Are Neighbors Alike? A Semisupervised Probabilistic Collaborative Learning Model for Online Review Spammers Detection

成果类型:
Review
署名作者:
Wu, Zhiang; Liu, Guannan; Wu, Junjie; Tan, Yong
署名单位:
Nanjing Audit University; Beihang University; University of Washington; University of Washington Seattle
刊物名称:
INFORMATION SYSTEMS RESEARCH
ISSN/ISSBN:
1047-7047
DOI:
10.1287/isre.2022.0047
发表日期:
2024
页码:
1565-1585
关键词:
fake product manipulation IMPACT
摘要:
Review spammers can harm the trustworthy environment of online platforms by purposefully posting unauthentic ratings and comments for products or online merchants, with the aim of gaining improper benefits.
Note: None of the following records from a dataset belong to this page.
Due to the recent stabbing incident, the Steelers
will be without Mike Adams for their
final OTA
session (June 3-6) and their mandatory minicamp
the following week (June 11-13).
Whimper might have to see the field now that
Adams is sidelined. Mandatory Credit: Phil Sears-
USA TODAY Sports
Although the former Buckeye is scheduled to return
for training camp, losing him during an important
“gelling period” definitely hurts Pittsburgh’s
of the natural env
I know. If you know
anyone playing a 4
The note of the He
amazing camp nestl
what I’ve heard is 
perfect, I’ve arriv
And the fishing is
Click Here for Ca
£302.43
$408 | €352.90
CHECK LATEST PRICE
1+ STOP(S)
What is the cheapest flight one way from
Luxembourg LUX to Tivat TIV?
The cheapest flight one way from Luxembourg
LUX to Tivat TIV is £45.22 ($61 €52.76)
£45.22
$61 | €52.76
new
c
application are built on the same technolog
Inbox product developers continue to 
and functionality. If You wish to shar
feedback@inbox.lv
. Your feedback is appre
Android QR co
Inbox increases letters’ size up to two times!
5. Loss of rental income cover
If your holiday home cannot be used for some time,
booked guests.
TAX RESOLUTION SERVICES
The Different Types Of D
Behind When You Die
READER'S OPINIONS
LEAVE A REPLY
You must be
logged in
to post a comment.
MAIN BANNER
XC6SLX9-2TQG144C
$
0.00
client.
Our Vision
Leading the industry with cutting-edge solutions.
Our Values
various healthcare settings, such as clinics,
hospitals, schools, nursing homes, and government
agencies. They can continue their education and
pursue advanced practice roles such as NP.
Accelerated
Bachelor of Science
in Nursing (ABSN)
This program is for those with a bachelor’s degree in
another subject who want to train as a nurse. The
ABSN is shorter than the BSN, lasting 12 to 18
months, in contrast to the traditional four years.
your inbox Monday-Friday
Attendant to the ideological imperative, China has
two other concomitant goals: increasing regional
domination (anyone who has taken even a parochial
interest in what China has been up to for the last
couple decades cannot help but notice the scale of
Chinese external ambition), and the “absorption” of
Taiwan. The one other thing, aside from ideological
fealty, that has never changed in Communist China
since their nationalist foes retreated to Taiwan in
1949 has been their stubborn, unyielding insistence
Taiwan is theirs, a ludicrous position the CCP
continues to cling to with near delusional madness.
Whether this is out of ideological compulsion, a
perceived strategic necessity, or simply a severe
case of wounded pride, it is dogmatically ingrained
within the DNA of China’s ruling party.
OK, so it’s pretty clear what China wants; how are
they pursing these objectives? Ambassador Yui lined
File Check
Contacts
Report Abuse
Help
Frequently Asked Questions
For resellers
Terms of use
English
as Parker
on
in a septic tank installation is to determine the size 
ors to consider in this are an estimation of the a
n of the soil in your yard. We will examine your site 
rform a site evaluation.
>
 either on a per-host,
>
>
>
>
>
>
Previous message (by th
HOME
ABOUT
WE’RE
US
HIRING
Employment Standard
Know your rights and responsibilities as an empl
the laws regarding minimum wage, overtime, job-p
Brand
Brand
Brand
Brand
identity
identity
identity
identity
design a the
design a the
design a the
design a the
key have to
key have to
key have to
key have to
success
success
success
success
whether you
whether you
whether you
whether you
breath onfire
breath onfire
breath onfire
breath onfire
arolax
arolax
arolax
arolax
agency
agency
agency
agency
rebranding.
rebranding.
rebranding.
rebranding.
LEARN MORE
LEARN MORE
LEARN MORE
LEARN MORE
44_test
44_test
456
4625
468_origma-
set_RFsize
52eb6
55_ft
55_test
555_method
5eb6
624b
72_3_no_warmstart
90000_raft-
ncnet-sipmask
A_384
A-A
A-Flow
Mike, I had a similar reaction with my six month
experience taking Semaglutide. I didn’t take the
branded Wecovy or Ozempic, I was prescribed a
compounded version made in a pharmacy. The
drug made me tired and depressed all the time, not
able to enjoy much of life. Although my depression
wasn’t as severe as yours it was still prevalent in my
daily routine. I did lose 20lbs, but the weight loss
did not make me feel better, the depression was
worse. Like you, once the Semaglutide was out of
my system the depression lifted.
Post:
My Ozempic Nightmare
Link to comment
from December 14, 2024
Although many methods have been proposed to resolve the spammer detection problem, several challenges, such as collusion recognition, label scarcity, and biased distributions, are still persistent and call for further investigation. Building on prevalent collusive spamming behaviors and the network homophily theory, we introduce a reviewer network to account for explicit coreview relations, and then, we propose a semisupervised probabilistic collaborative learning model to capture both reviewers' individual behavioral features and the reviewer network. Our model features integrating partial label propagation with a pseudolabeling strategy and feature-based learning for reviewer network modeling, which is proved theoretically to be a weighted logistic regression on a network-derived synthetic data set. The rich parameters that characterize the importance of network information, the strength of network homophily, and the value of unlabeled data make our model more transparent. The empirical evaluations on two distinctive real-life data sets have demonstrated the effectiveness of our model and the significance of unlabeled data, in which the reviewer network after proper trimming demonstrates notable homophily effects and plays a vital role. In particular, the proposed model exhibits robustness against label scarcity and biased label distribution.